The “lesbian doctor” tells Claire to take it easy for a couple days; she doesn’t want to rest, but Phil lures her in with the idea of a side-by-side couple’s massage. (“Just you, me, and a couple Cambodians to work us over good.”) The kids are supposed to be at a movie, but they come home to throw a party, get caught, and walk in on their parents (again). Claire and Phil are covered in blood, which would have been funny if it hadn’t happened last year on Leap Day.
Jay and Gloria haven’t been together for six weeks, so their Valentine’s Day is spent trying. They get interrupted a lot—first by Manny needing to go to school (did they forget it was a weekday?), then by Baby Joe, then Lily, then the baby-proofer. Gloria eats marshmallows … there’s a joke about drilling … they finally do it … Jay is too tired to continue … the end.
In frustration about having to do something other than sex, Gloria says, “This isn’t what this day is all about!” Which raises an interesting question: In Modern Family world, what is this day about? Last night we learned it’s about having sex—unless you are a gay couple, then it’s about drinking black-out amounts and supporting your single friends. We’re not uncovering anything new—this show has always been so hesitant in displaying any affection from Mitchell and Cam—but the three storylines juxtaposed really show how far networks have not come in representing gay couples.
That being said, Mitch and Cam’s storyline was clearly the winner. If it hadn’t been following the awkward attempts at sex, I would have appreciated it more. In fact, I think it could have carried the Valentine’s Day episode all on its own. Even though not a minute of the party was shown, the effects were enough: A pink cat. Christmas decorations. And Dylan. It’s unfortunate that Lily kicked him out because they really need to keep interacting, like every episode. Aubrey Anderson-Emmons may be only 5 years old, but her delivery (“You can’t live here. Get out! It’s weird; you’re a big boy.”) is way beyond her years. That’s where the Emmy in this ensemble really should be going.

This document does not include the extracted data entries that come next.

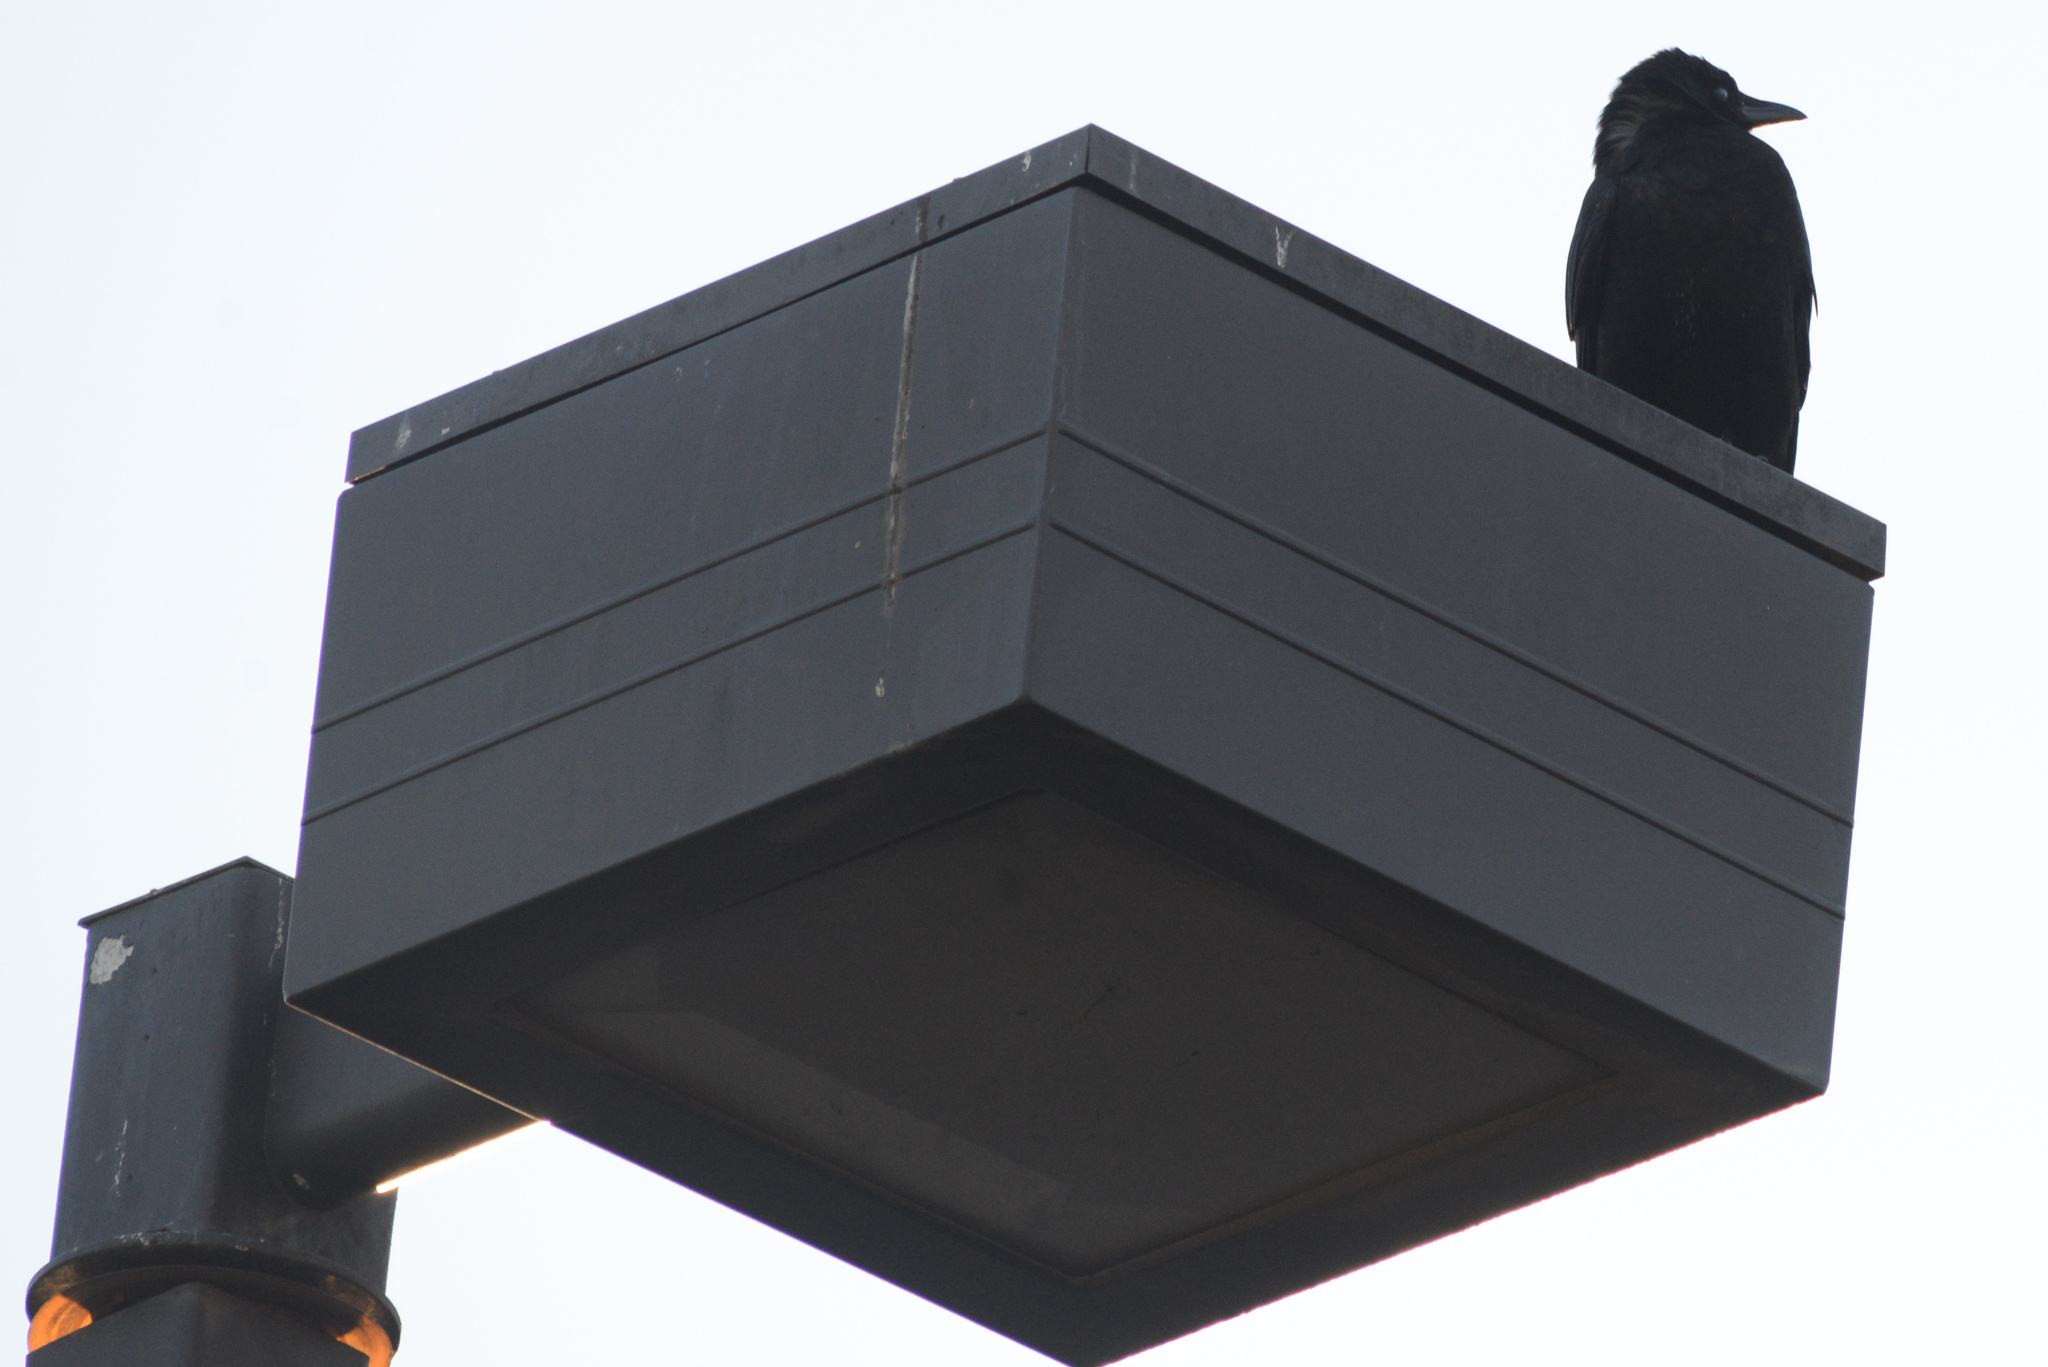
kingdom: Animalia
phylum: Chordata
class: Aves
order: Passeriformes
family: Corvidae
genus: Corvus
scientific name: Corvus brachyrhynchos
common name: American crow
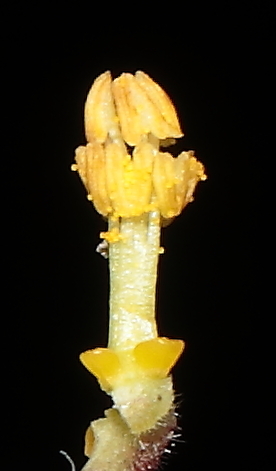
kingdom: Plantae
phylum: Tracheophyta
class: Magnoliopsida
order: Malpighiales
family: Euphorbiaceae
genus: Jatropha
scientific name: Jatropha clavuligera
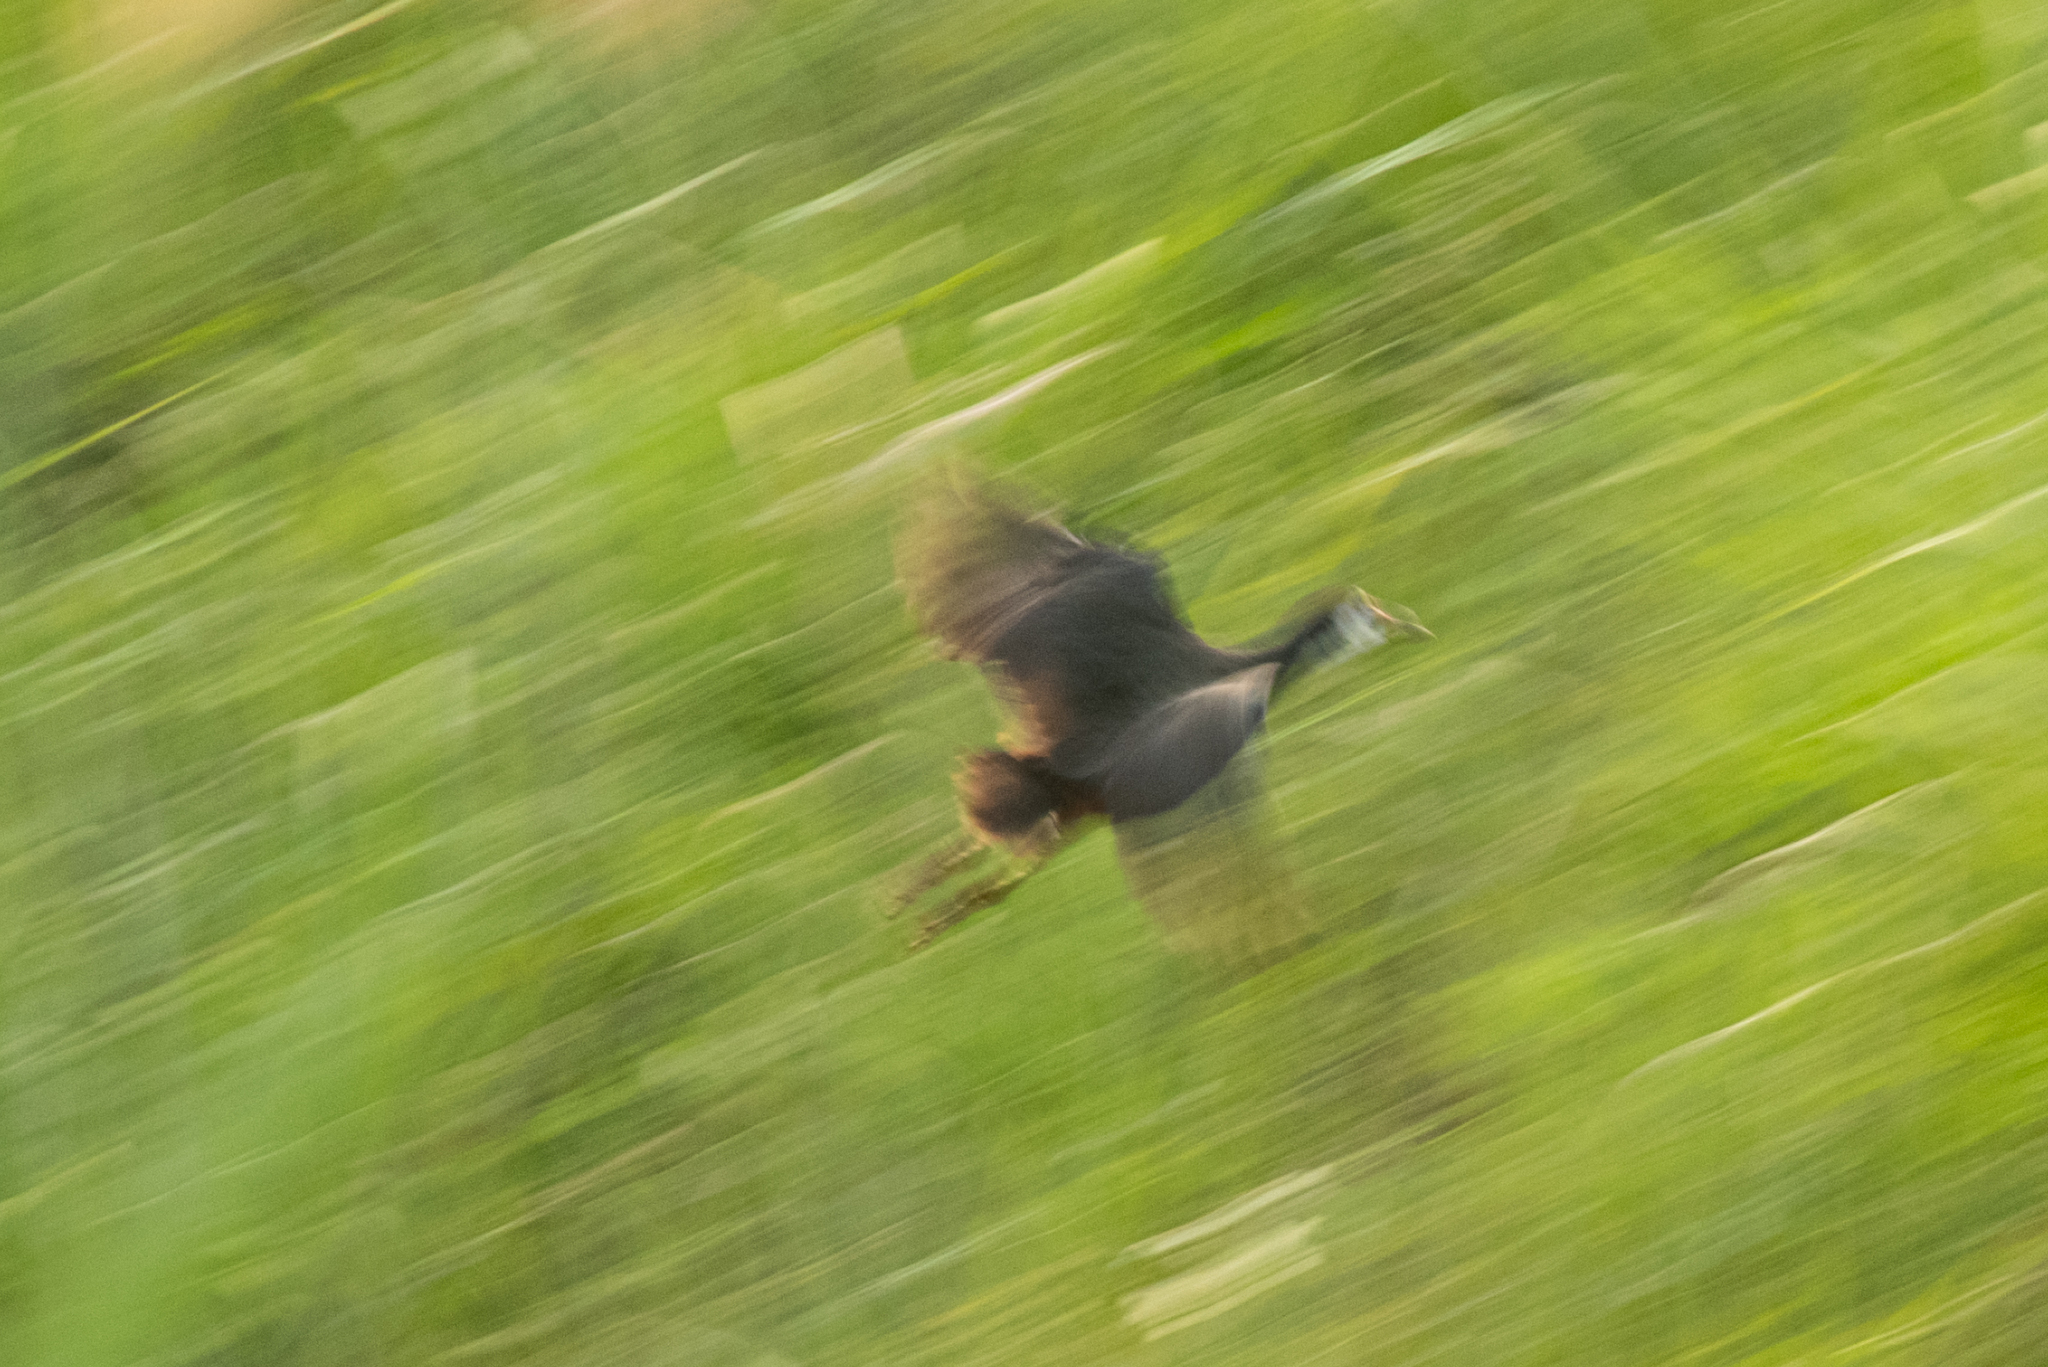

“I can make any kind of knot. It’s like I have a sailor in my mouth.”—Phil
“He’s being a real Pritchett.”—Gloria
“Where were all these distractions the night that Joe was conceived?”—Jay
“Sometimes when we’re around them, we feel a little guilty for having found each other … like we’re waving our love in their faces.”—Cam
“Tipsy? You were like all of Mad Men.”—Cam
What middle school student likes a boy with a feather in his cap? That’s weird, right?
I’m not a cat person, but do you typically “put them away” for parties?
How do I download the song about the tiny pink panther? It’s pretty catchy.